2012年2月26日日曜日

Weight of the World.

自分がよく聴くアーチストにJosh Grobanと言う人がいます。(日本ではあまりメジャーではないと思いますが)

Don't give up it's just the weight of the world.....と言う出だしの歌もよく聴いているのですが、ちょっとそのweight of the world というものが重過ぎる時代になってきてしまったのかなと思っています。

欧米型の資本主義が暴走したかどうかは別として、あまりの合理や生産性の追求と言う価値観は今欧州で起きている事象を含む様々な歪みを齎している事は確かでしょう。

米国で小さな事業を営む友人は、毎年の決算でほぼトントンの業績ながら20人の従業員を雇用して来ました。自分のビジネスが自分の家族を含む21の世帯を支え、一世帯辺りの平均人数が4人とすれば84名もの人間がそこに依存している事を誇りに思っています。何十名もの子供たちが育ち、教育も受けている。自分の事業はそれを根幹から支えているのだと。

ある事情があって彼は金融業界にいた事もあるビジネスコンサルタントの助言を受け始めているのですが、毎年トントンで何も生み出していない彼の事業は社会貢献も不十分であり今のままでは存続意義が無いと言うような事を言われてしまったそうです。

「そんな戯言は無視すればいい」と私は彼に伝えたのですが、欲や向上心が成長に繋がるのは確かですが、もう少し価値観の多様性も受容していかないと皆が恒常的に何かに追いかけられながら必死に走っていると言うつまらない世の中になってしまうと感じます。

先日通勤に使う路線が朝から止まっていました。駅まで行ったら人が沢山いて数駅先で起きた人身事故のために私の路線は一部不通になっている事を知りました。
 私は短縮運転が始まっている数駅先まで歩く事にしました。一駅、二駅と通過しながら同じ立場の通勤客を横目に足を進めていきました。
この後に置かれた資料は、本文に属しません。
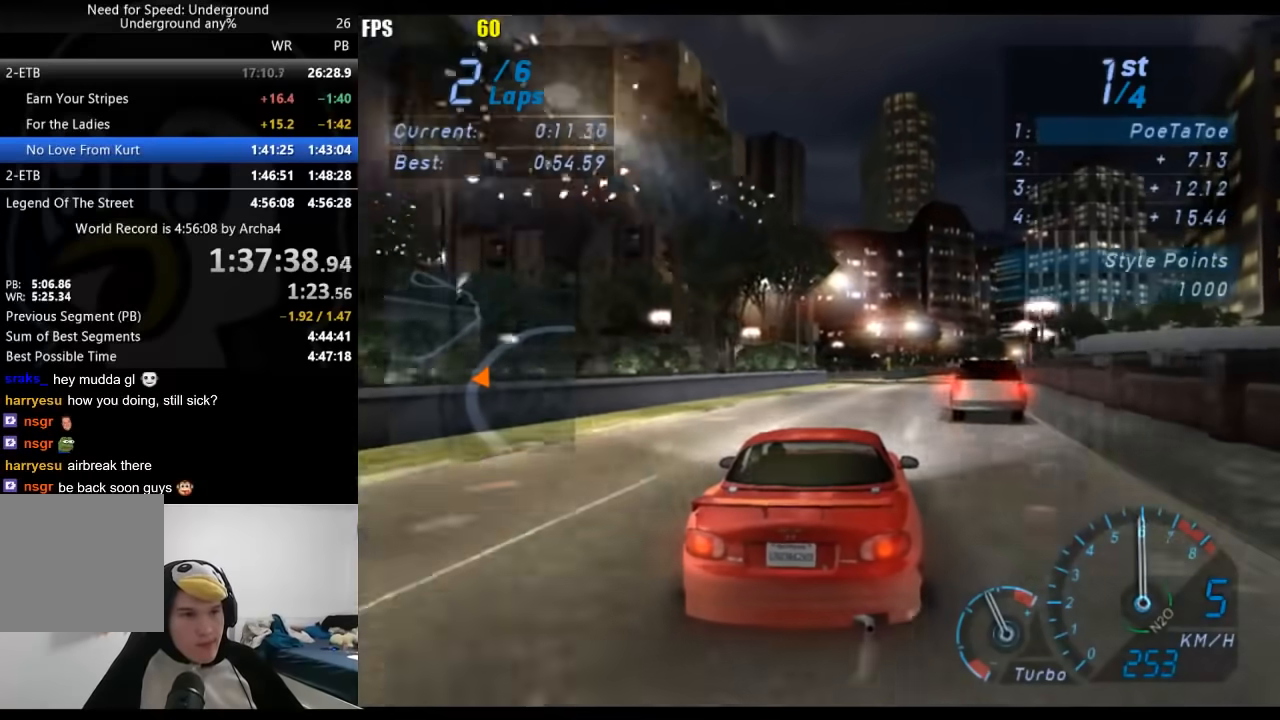
{"buttons": ["R2"], "left_stick": "center", "right_stick": "center", "events": [[100, "left_stick", "center"], [217, "left_stick", "right"], [383, "left_stick", "center"]]}
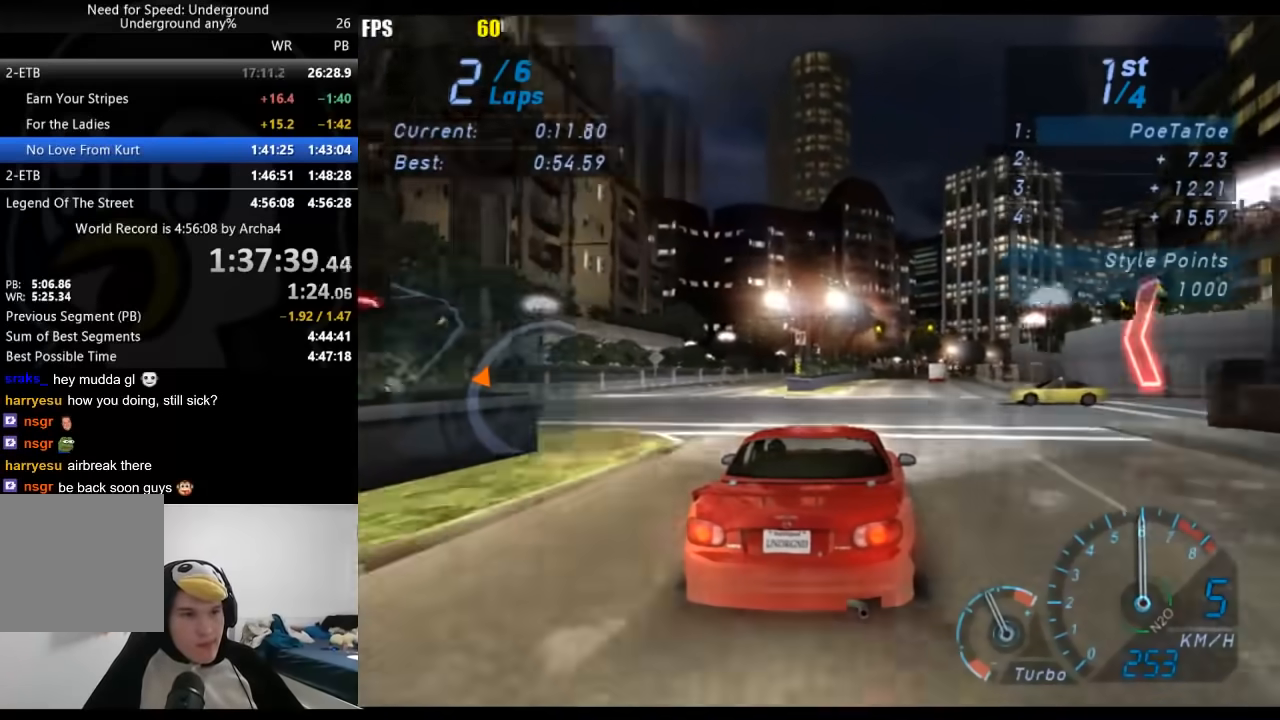
{"buttons": ["R2"], "left_stick": "center", "right_stick": "center", "events": [[300, "left_stick", "right"], [417, "left_stick", "center"]]}
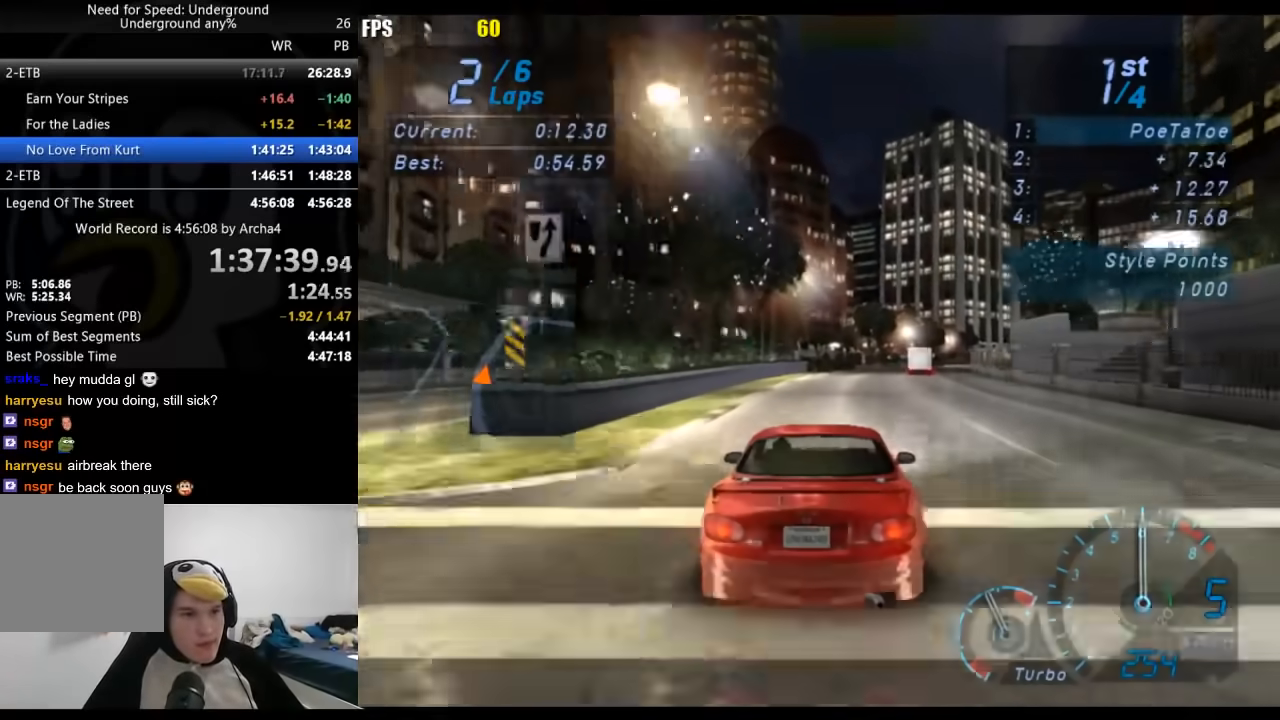
{"buttons": ["R2"], "left_stick": "center", "right_stick": "center", "events": [[83, "left_stick", "right"], [500, "left_stick", "center"]]}
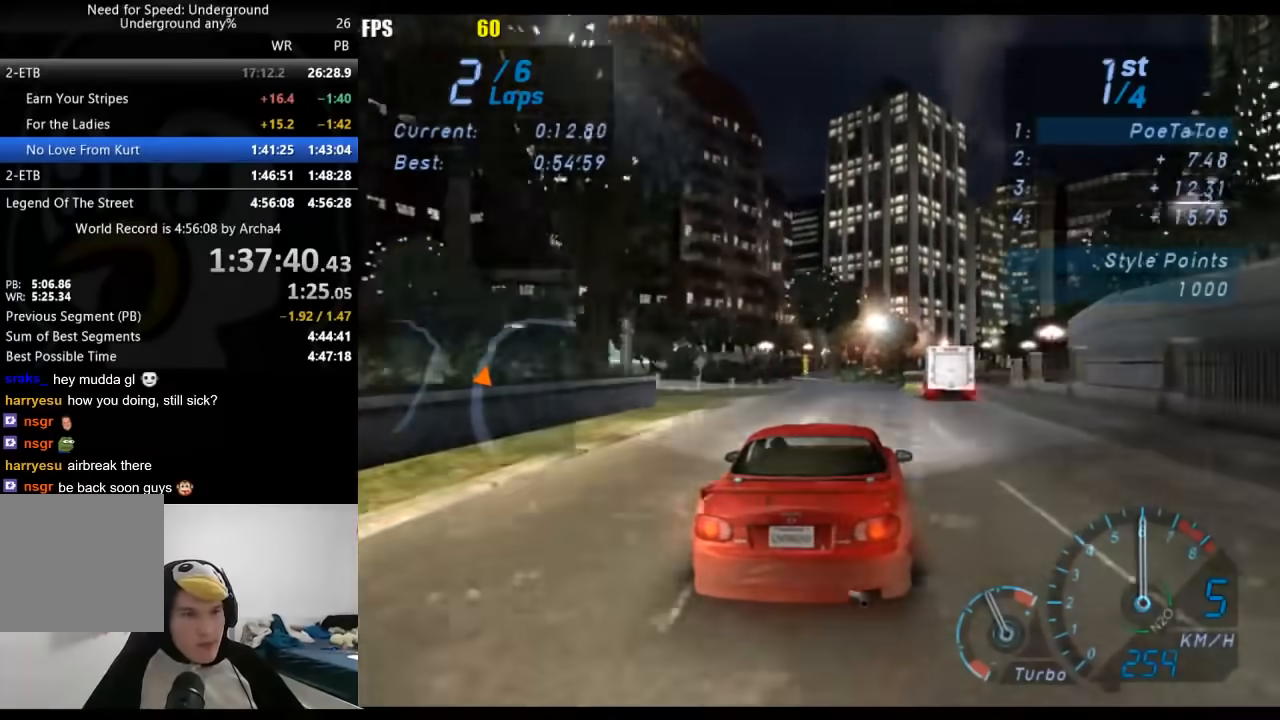
{"buttons": ["R2"], "left_stick": "center", "right_stick": "center", "events": []}
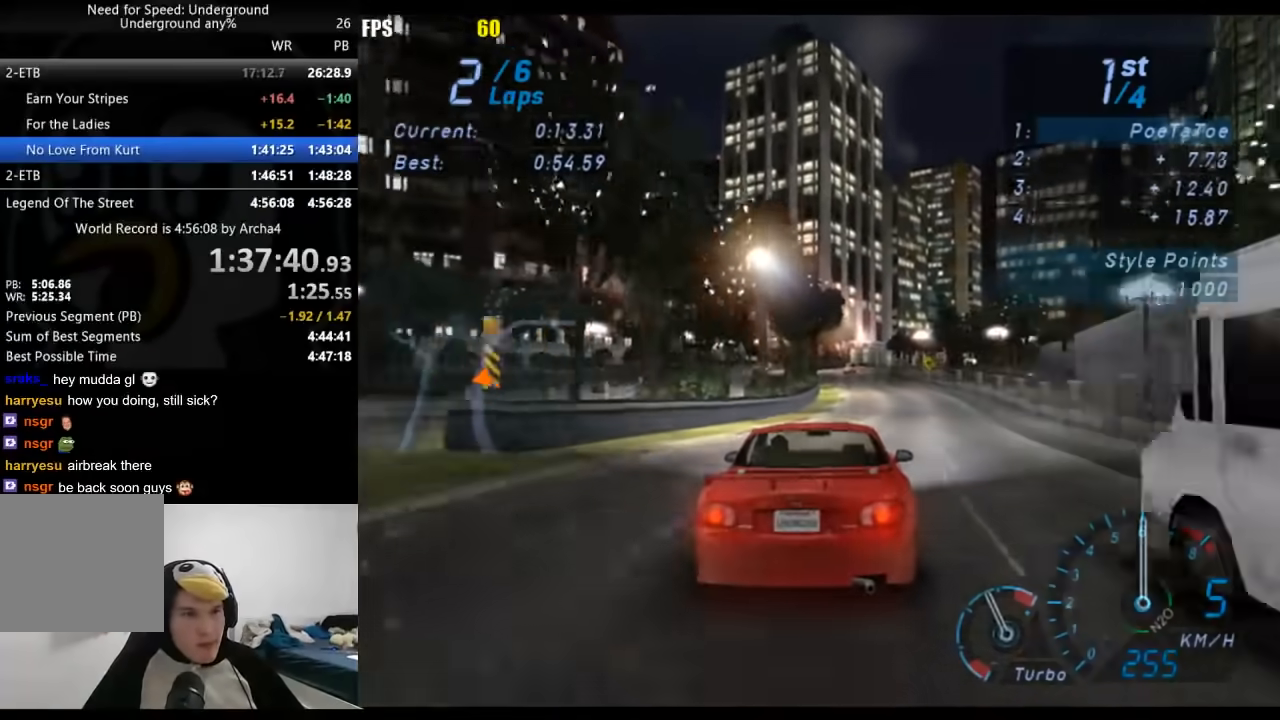
{"buttons": ["R2"], "left_stick": "center", "right_stick": "center", "events": []}
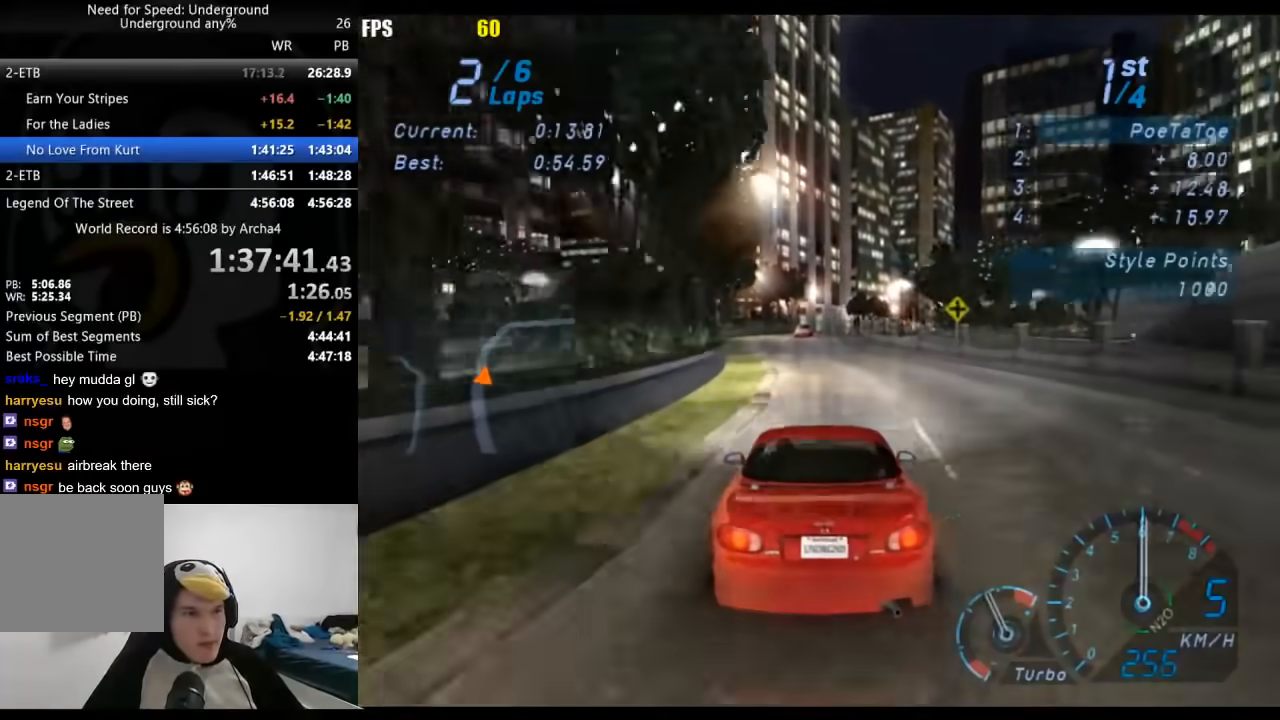
{"buttons": ["R2"], "left_stick": "center", "right_stick": "center", "events": [[367, "left_stick", "right"], [483, "left_stick", "center"]]}
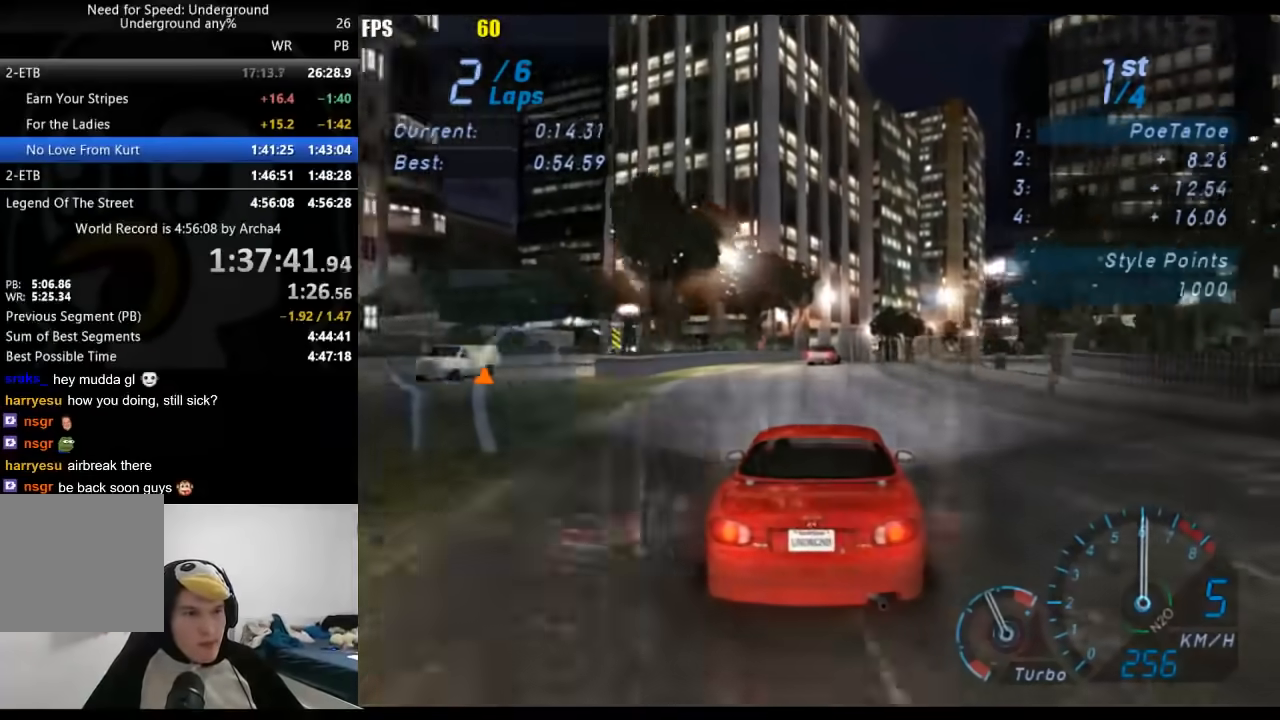
{"buttons": ["R2"], "left_stick": "center", "right_stick": "center", "events": [[67, "left_stick", "right"], [233, "left_stick", "center"], [333, "left_stick", "right"], [483, "left_stick", "center"]]}
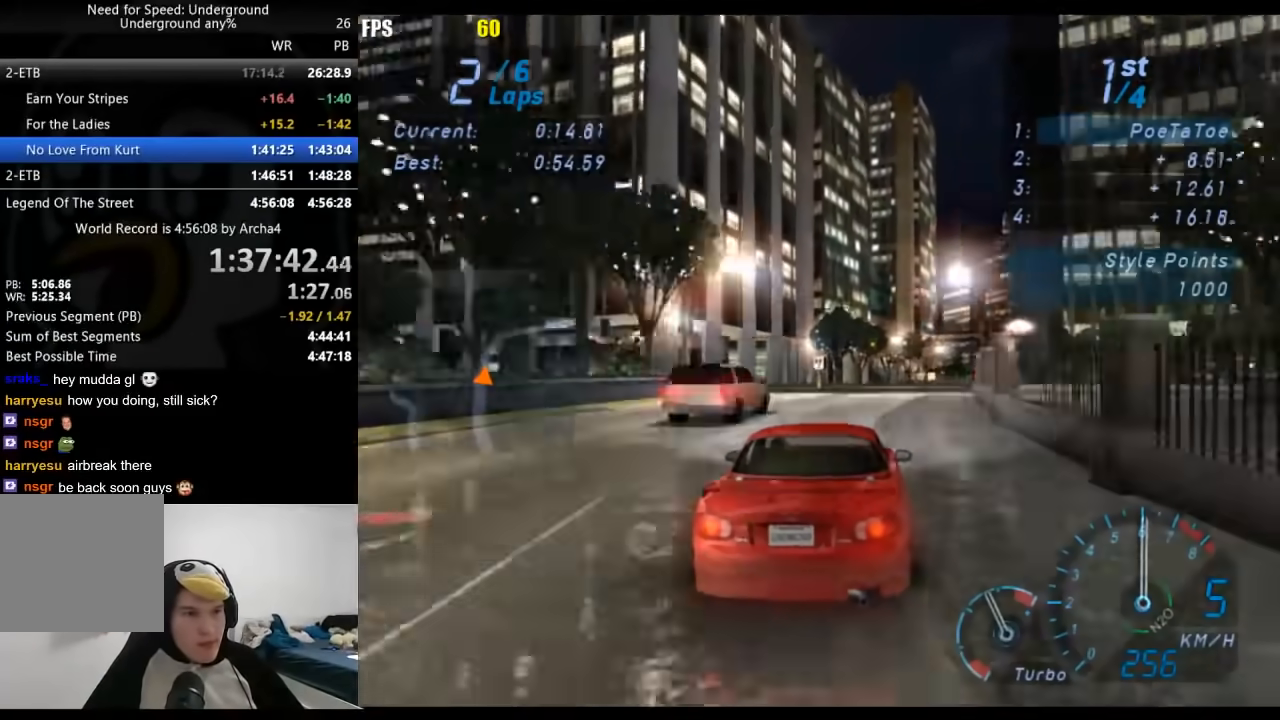
{"buttons": ["R2"], "left_stick": "center", "right_stick": "center", "events": []}
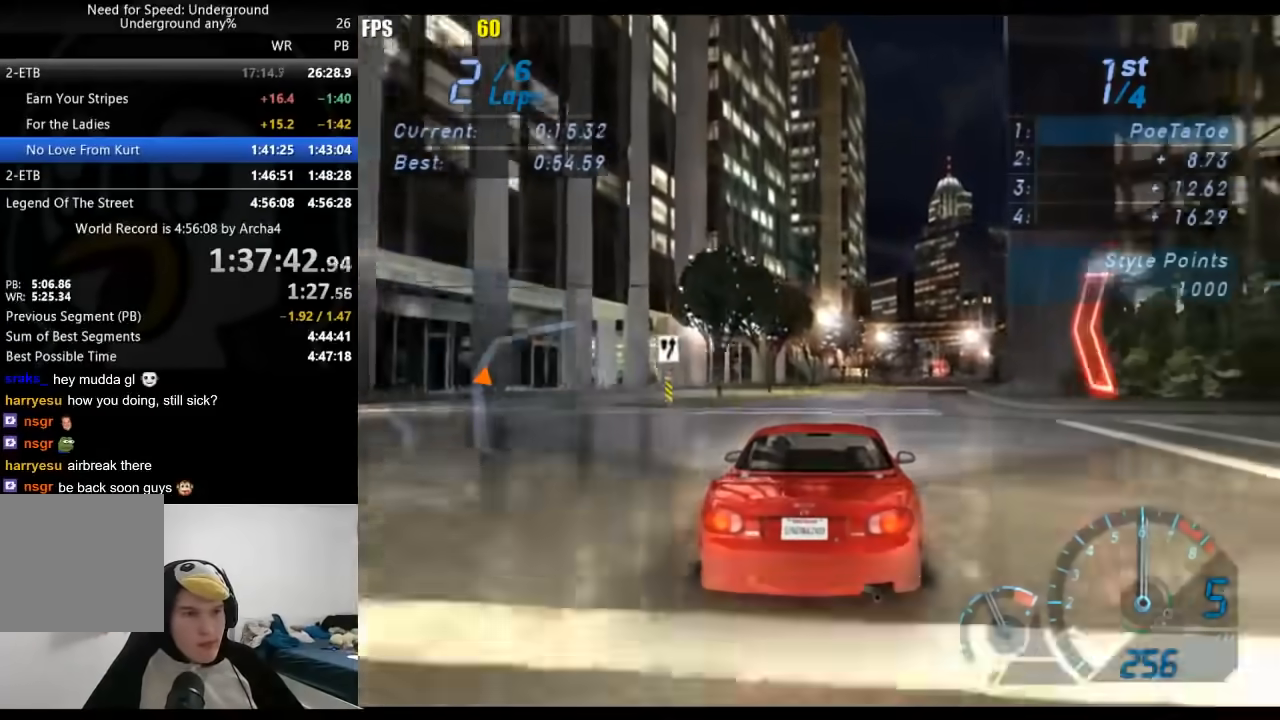
{"buttons": ["R2"], "left_stick": "right", "right_stick": "center", "events": [[133, "left_stick", "right"]]}
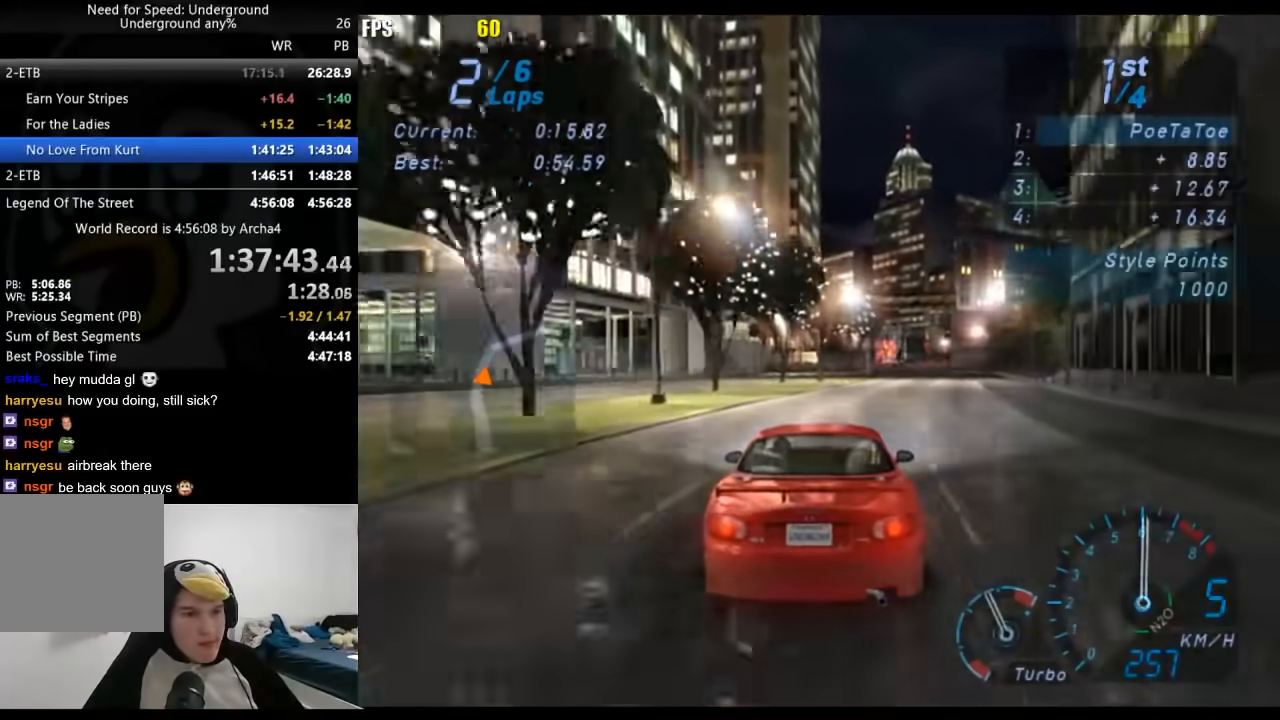
{"buttons": ["R2"], "left_stick": "right", "right_stick": "center", "events": []}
やがて事故現場と思われる踏切に差し掛かると、そこは通行止めとなっていて数名の警官がいました。私はその中の一人と少し話をしました。

「事故はこの辺りだったのですか?」
「はい、奥の踏切です。電車の復旧は思ったより遅れています。電車の下から運び出すのが大変で・・」
「犠牲者が出ているのですか?」
「はい」

こんなやり取りでした。

数ブロック先の駅で、まもなく電車が動くと言うアナウンスが聞こえたので、私はその駅のホームに向かいました。
 数名の通勤客が、改札にいた駅員に詰め寄っていました。何故関係の無い近隣の踏切まで閉めたままにしているのか、状況説明が曖昧で不十分・・・・朝一番で予定の狂ってしまった事もあってか何名かの人達は非常に苛立っていました。

会社に着いてからも事故の事が気になって何度かニュースの検索などでも調べてみましたが、出てくるのは交通情報としての情報ばかりで被害者の事とか事故の詳細などは皆無でした。

人身事故で止まっていたXX線は既に復旧していると言う情報ばかりで、人命の事などは全くわからないのはとても不思議と言うか寂しい世の中だと感じる自分がいました。

世知辛い世の中であり、辛いご時世なのだけど・・・・何故か冒頭に書いたJoshの歌と小さな事業を営む友人の話が思い出されました。

神仏の慈愛と御加護が・・・・・皆に遍く注がれますように。心から祈らずにはいられません。